Japanese knuckleball pitcher Yoshida plays on her own ‘Field of Dreams’
OYAMA, Japan — Eri Yoshida sat in the dugout of an all-dirt baseball field in rural Japan, surrounded by rice paddies, narrow roads, and traditional Japanese houses.
The scene recalled instantly the 1989 film “Field of Dreams” — Asian style — and Yoshida certainly has her own.
The 31-year-old Japanese woman is a knuckleball pitcher with a sidearm delivery that she hopes might carry her to the big leagues in the United States or Japan.
“I know it’s a really difficult challenge, but I have a dream in my heart that I really want to stand on a mound in the majors with a knuckleball,” Yoshida told the Associated Press, speaking in Japanese and showing off her knuckleball grip.
“So I’ve decided to challenge myself.”
Even Yoshida acknowledges that it’s a far-fetched fantasy. But it’s also very real and reminds of another film, the 1992 classic “A League of Their Own” that celebrates a women’s baseball league in the United States during World War II.
She travels this week to play for two months in the Empire League, an independent baseball league in upstate New York. She’s accustomed to chasing oversized objectives.
Yoshida has pitched in Japan, the United States, and Canada — against men and women — and for the last several years has been a player-coach with a women’s team called Agekke — the sponsor’s name — in Tochigi prefecture in north central Japan.
“I feel that my personality is really like a knuckleball,” Yoshida said. The famously mercurial pitch has been her lifeline to keep playing baseball, a great equalizer for a small woman — she’s only 5-foot-1 — but a very difficult one to control.
As a high school student, Yoshida was the first female professional baseball player in Japan, dubbed the “Knuckle Princess” in newspaper headlines.
She’s never played softball, though some female baseball players have started that way.
She added to her renown after this, again playing with the men as an 18-year-old on an independent team in Chico, California, managed by former major league shortstop Garry Templeton.
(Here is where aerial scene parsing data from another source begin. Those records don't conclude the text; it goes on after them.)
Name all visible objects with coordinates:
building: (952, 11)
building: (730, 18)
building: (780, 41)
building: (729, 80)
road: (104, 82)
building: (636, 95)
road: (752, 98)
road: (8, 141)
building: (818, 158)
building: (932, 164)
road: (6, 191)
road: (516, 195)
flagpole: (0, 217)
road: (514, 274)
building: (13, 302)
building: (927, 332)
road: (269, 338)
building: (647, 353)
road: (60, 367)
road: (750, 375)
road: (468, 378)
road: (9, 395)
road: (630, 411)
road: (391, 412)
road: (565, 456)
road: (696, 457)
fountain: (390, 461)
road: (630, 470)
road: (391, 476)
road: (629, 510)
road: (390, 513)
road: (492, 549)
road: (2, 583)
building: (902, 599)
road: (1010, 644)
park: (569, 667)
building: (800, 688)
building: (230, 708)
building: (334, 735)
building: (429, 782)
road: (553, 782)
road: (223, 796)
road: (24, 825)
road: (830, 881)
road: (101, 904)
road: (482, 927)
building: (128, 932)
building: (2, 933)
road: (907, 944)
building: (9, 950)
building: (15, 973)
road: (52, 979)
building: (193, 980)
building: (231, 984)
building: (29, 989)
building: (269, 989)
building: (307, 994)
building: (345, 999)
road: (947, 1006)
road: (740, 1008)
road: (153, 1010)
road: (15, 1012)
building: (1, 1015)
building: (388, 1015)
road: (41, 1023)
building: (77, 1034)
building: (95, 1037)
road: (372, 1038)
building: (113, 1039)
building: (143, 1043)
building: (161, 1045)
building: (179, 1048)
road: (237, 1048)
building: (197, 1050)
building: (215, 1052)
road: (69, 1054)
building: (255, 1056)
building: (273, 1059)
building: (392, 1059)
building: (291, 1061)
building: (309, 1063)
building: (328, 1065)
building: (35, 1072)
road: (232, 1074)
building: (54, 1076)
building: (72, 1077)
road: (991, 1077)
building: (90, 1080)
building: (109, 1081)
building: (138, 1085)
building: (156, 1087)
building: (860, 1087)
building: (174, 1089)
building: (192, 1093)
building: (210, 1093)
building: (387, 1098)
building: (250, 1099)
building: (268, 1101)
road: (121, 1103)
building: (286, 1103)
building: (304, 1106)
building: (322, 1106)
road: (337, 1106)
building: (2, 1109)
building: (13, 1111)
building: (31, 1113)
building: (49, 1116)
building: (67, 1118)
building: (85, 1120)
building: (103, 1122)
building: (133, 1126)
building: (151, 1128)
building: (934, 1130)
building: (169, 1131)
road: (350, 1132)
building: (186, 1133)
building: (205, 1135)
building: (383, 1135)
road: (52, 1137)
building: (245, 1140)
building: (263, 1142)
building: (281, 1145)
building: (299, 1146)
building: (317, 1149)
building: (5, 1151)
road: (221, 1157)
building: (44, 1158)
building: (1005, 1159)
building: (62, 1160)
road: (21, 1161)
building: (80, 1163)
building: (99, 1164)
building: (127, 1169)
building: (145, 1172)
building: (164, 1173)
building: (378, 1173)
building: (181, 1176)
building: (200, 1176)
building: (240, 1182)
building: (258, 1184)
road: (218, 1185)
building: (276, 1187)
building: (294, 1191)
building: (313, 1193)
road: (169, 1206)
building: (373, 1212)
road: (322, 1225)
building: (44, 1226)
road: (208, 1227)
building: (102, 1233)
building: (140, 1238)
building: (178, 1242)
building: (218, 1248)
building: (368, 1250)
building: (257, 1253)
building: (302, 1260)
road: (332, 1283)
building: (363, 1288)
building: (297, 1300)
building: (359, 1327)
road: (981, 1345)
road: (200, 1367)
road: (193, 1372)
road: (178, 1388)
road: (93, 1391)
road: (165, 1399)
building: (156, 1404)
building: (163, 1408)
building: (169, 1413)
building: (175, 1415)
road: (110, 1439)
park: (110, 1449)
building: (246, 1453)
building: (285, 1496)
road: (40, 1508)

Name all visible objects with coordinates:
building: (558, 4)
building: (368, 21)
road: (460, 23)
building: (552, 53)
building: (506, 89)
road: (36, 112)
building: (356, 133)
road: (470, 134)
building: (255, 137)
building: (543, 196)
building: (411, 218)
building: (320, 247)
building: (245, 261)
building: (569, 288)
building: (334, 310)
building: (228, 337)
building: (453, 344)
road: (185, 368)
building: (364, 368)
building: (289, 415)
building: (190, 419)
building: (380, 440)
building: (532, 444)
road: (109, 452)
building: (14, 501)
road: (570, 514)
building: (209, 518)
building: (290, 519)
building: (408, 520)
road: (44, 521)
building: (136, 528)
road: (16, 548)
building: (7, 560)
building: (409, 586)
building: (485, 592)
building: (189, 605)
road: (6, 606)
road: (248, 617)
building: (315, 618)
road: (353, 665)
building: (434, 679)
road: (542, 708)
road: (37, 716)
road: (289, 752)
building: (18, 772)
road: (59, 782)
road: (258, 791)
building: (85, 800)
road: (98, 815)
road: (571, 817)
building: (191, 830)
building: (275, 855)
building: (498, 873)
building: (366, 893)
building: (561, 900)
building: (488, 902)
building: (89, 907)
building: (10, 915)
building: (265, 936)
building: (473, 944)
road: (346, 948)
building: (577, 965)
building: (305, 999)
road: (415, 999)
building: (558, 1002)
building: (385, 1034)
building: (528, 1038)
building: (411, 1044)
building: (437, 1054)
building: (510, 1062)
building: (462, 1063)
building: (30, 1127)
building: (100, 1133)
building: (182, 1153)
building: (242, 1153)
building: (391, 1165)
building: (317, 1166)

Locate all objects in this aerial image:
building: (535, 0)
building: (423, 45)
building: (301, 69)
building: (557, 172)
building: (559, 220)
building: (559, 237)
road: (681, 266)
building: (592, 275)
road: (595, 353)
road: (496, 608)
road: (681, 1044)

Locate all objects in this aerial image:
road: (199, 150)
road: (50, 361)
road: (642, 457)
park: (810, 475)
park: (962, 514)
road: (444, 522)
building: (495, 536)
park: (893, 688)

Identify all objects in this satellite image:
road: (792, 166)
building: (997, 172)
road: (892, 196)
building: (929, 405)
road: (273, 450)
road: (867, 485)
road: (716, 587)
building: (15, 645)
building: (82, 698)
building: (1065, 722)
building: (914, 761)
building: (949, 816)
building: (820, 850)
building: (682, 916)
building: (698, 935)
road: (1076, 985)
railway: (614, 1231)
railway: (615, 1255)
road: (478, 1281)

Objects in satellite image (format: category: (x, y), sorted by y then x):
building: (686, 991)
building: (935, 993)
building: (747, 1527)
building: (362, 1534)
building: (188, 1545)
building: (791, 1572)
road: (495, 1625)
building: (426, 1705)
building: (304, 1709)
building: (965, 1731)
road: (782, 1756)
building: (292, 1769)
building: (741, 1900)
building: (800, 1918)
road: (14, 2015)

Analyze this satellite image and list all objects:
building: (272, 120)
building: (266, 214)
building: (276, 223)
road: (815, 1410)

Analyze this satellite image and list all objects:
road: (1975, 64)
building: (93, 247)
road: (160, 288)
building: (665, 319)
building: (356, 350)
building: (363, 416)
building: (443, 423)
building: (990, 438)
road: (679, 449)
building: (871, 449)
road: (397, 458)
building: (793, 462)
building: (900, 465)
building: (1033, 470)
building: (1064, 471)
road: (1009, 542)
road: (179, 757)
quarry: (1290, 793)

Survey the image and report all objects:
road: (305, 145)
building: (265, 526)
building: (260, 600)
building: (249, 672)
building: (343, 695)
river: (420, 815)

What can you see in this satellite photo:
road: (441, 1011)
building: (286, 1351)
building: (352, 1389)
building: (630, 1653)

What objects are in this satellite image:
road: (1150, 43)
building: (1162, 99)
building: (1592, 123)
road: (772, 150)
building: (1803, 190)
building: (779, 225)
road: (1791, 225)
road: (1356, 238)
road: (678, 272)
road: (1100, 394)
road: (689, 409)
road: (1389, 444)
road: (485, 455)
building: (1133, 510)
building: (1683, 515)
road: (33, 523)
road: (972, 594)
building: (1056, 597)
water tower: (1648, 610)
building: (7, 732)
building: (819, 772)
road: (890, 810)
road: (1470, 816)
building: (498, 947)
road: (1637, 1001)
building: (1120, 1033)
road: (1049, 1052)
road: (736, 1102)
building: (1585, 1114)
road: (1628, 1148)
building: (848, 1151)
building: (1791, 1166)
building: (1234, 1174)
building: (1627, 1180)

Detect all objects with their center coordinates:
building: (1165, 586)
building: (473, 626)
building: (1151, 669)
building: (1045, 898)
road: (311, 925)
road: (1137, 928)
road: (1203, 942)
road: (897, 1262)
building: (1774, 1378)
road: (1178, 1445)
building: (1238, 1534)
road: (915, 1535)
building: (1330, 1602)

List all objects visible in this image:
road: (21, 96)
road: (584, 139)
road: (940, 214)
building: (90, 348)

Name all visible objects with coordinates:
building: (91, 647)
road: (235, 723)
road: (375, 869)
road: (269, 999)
“He was like my father,” Yoshida said.
Yoshida pitched portions of the 2011 and 2012 seasons for Na Koa Ikaika Maui, an independent league team that played at Maehara Stadium, again with Templeton as her manager. Templeton, a former major league shortstop, expressed concerns for her safety from time to time in discussions with The Maui News.
She won a game for Maui in 2011 — her first professional victory — before going 4-6 with a 5.56 ERA in 2012.
In her early teen years she realized that the boys were growing taller and stronger. How to compete? Then she saw former Boston Red Sox pitcher Tim Wakefield throw a knuckleball that helped him to 200 career wins.
“I was not tall enough or powerful enough to throw a 100 mph straight ball, but it seemed like maybe I could throw a 65 mph knuckleball,” she explained. “And after watching Wakefield pitching for the first time, I wanted to be like him by pitching knuckleballs.”
She still wears his No. 49 and has talked with him about the unpredictable pitch.
The aim of the knuckleball — it’s actually thrown off the fingertip and fingernails — is to put as little spin as possible on the ball, allowing the wind currents to move it. The best ever was Phil Niekro, who earned 318 victories — the most ever by a knuckleballer — and a spot in the National Baseball Hall of Fame in Cooperstown, N.Y.
Like the knuckleball, Yoshida has been inconsistent. And she has to face the fact that knuckleball pitchers are almost extinct, too prone to wild pitches and passed balls and seen as risky in an era driven by analytics.